I am trying to train a 3D-Conv based model (summary printed below using torchinfo). My input shape looks like (16, 3, 3, 640, 256).
==========================================================================================
Layer (type:depth-idx) Output Shape Param #
==========================================================================================
Sequential: 1-1 [16, 1, 1, 32, 80] --
Conv3d: 2-1 [16, 64, 3, 128, 320] 5,248
LeakyReLU: 2-2 [16, 64, 3, 128, 320] --
Conv3d: 2-3 [16, 128, 3, 64, 160] 221,184
BatchNorm3d: 2-4 [16, 128, 3, 64, 160] 256
LeakyReLU: 2-5 [16, 128, 3, 64, 160] --
Conv3d: 2-6 [16, 256, 3, 32, 80] 884,736
BatchNorm3d: 2-7 [16, 256, 3, 32, 80] 512
LeakyReLU: 2-8 [16, 256, 3, 32, 80] --
Conv3d: 2-9 [16, 512, 3, 32, 80] 3,538,944
BatchNorm3d: 2-10 [16, 512, 3, 32, 80] 1,024
LeakyReLU: 2-11 [16, 512, 3, 32, 80] --
Conv3d: 2-12 [16, 1, 1, 32, 80] 13,825
==========================================================================================
Total params: 4,665,729
Trainable params: 4,665,729
Non-trainable params: 0
Total mult-adds (G): 663.18
==========================================================================================
Input size (MB): 94.37
Forward/backward pass size (MB): 3523.54
Params size (MB): 18.66
Estimated Total Size (MB): 3636.58
==========================================================================================
When I use zero padding, my model does not face any memory issues, but when I change the padding_mode to replicate I get a CUDA memory error, which seems to arise during padding of the input.
return torch._C._nn.replication_pad3d(input, pad)
RuntimeError: CUDA out of memory.

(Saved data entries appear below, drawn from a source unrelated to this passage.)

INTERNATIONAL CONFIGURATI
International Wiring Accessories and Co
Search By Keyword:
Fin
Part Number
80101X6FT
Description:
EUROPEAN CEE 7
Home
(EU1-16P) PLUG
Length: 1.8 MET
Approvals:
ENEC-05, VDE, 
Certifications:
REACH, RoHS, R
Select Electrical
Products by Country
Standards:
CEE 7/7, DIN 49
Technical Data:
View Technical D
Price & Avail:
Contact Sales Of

Tried to allocate 656.00 MiB (GPU 0; 31.75 GiB total capacity; 29.27 GiB already allocated; 632.00 MiB free; 29.72 GiB reserved in total by PyTorch) If reserved memory is >> allocated memory try setting max_split_size_mb to avoid fragmentation. See documentation for Memory Management and PYTORCH_CUDA_ALLOC_CONF
I tried to check the memory allocated to tensors during the forward pass (I make multiple forward passes in a single iteration through the network), and it does seem like with replicate padding it increases significantly more.
All values in GB.
Zero Padding
mem allocated at start of iter 1 0.1781
mem allocated 12.34
mem allocated 15.80
mem allocated 19.19
mem allocated 20.06
mem allocated 20.90
mem allocated 21.12
mem allocated 21.33
mem allocated 21.39
SUCCESSFULLY COMPLETED iter 1
Replicate Padding
mem allocated at start of iter 1 0.1781
mem allocated 12.34
mem allocated 19.27
mem allocated 26.13
mem allocated 27.90
mem allocated 29.66
mem allocated 30.13
CRASHED AT iter 1
Is this an expected behaviour of replicate
padding in 3D Convs or is there anything I can do to improve this?